At present she has a number of funded grants and projects and works with a number of media advocacy groups in Los Angeles who influence entertainment media production linked to health depictions. Current NIH funded research includes a project to influence adolescent health behavior using social media websites in California. http://www.t2x.me/. An NIH Fogarty behavioral science grant with partners in Senegal West Africa is being used to develop survey research measures to assess adolescents use of internet and digital technology linked to health. She also works as a project lead on for the UCLA Center for Population Health and Health Disparities (CPHHD) on a community based intervention to change access to healthy foods in East Los Angeles. She also has funded projects in Public Health Systems Research for Disaster Preparedness and Response (CDC).

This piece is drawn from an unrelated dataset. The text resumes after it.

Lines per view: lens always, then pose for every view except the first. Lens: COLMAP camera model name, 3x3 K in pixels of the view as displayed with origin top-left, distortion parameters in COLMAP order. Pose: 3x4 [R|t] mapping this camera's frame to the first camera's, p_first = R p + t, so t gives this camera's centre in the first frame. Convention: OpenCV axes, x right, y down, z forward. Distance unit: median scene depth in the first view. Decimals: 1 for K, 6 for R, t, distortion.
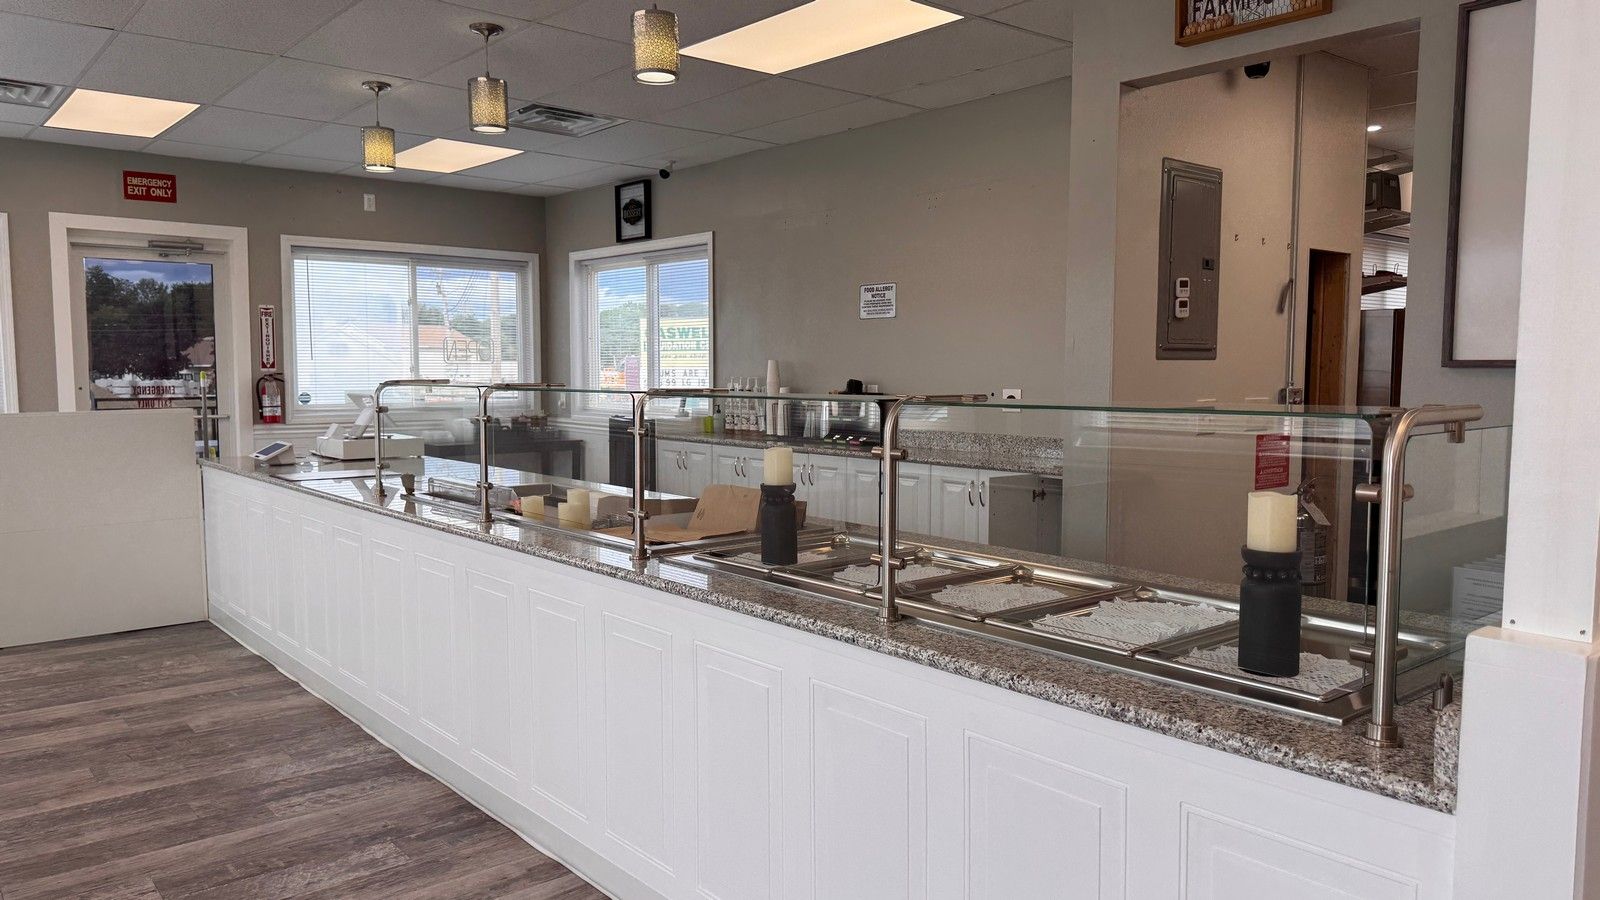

She and colleagues are engaged in an effort to recruit Los Angeles based entertainment writers, directors and producers to provide technical assistance to improve the production quality of a new French West African television serial drama that addresses health care issues http://www.ongraes.org/c-est-la-vie-uk.html. She often takes leadership roles in professional organizations and faculty governance at UCLA, serves on NIH study sections, advisory boards and reviews for academic journals.
In her teaching and advising role Dr. Glik stresses the acquisition of practical, conceptual and analytic skills in health promotion, health communication and applied public health intervention research, so that research is focused on 'best practices', and interventions are 'evidence based'.